Imaginar que no meu país, com a devida diferença de números, isto tivesse acontecido nos últimos 12 anos, deixa-me com um sorriso. Talvez por isso, nos últimos anos, era uma vez, tanta gente do meu país foi para esse e outros países iguais aos outros. 
Deveria existir um universo com matemática poética e umbigos de gelo. Aí a estatística cantaria e a demagogia seria tão abjeta como o preconceito.

Diria a história, se ela falasse por voz própria, que as sociedades caminham para a equalização. No meu país há uma linha torta nesta escrita, um passo atrás no que diria a história, se ela falasse por voz própria. No outro país de era uma vez, não sei se alguém escreve certo, mas as estradas dão a quem a percorre o sentido do sentido que daqui a alguns anos se dará ao caminho. O que é certo? Certo é valermos pelo que fazemos e não pela qualidade do colchão em que nascemos; certo é buscarmos a independência e recusarmos os impérios, mesmo quando são os nossos; certo é um homem ou uma mulher poderem recusar ser escravos; certo é culpar a exceção, não a regra; certo é ter em cada homem um irmão, que defendemos independentemente da sua posição de classe, de credo, de ideologia ou da quantidade de erros que tenha cometido; certo é não julgarmos o universo pelo tamanho do nosso umbigo. Deveria existir uma Declaração Universal da Ética Humana, que dispensasse de uma vez o conceito de tolerância; que sublimasse a arrogância do certo e do errado. Mais que uma declaração dos direitos: era uma vez o direito à concentração de arrogância travestida de ações da NASDAC e de dívida privada assumida publicamente com carimbo do Fundo Monetário Internacional, perante os quais todos os outros direitos não existem – esta é a história com que nos deitamos todos os dias.

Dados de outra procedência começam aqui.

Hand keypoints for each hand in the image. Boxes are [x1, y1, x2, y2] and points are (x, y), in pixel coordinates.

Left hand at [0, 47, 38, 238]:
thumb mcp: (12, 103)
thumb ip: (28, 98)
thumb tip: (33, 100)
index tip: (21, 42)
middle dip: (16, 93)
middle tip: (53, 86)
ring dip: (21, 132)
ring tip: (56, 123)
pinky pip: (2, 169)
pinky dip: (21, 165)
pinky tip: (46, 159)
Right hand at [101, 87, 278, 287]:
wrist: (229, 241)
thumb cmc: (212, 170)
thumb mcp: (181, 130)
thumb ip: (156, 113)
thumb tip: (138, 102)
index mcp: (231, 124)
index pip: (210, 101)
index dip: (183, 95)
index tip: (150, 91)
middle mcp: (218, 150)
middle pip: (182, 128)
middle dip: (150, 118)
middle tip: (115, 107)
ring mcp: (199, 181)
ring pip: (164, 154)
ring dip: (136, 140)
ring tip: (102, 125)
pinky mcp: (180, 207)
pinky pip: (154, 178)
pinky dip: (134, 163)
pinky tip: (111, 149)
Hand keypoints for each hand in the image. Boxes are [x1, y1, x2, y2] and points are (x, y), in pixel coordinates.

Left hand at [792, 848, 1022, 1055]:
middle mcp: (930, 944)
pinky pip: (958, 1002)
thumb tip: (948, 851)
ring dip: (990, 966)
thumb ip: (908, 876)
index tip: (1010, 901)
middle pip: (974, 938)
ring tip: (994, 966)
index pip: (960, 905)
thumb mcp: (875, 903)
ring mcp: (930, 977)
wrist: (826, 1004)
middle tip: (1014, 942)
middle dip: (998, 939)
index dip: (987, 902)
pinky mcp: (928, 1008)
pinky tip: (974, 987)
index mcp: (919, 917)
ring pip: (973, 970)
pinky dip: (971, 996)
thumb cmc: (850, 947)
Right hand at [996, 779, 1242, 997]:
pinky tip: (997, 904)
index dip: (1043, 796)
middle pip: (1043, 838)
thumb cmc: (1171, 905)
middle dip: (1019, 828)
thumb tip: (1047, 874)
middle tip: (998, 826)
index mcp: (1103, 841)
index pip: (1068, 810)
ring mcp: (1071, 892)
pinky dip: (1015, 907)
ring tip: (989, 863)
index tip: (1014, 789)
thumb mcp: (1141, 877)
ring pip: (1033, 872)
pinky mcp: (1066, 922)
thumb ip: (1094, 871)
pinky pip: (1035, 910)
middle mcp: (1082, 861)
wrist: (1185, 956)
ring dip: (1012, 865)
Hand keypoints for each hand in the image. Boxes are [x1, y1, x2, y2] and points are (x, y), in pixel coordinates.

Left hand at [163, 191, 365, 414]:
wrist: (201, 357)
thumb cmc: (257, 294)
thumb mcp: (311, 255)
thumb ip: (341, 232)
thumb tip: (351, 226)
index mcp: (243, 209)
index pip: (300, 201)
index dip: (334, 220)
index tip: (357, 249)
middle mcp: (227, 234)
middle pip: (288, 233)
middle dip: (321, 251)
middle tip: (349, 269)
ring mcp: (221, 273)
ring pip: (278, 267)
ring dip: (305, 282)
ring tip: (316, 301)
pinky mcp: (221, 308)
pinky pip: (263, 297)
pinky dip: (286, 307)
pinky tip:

Nestas coisas do deve e do haver, todos errámos. Um país como os outros, partidos como os outros, pessoas como as outras. Todos erramos. Nem se coloca a questão de quem errou mais ou menos – errar é errar. Era uma vez um país e uma eleição. Discutem-se projetos, discute-se um futuro. Diria a história, se ela falasse por voz própria, que as sociedades caminham para a equalização, mas é raro o caminho fazer-se a direito – o que não é a mesma coisa que retroceder.

Era uma vez um país como os outros, que não voltou atrás. É com esta história que quero adormecer dia 26.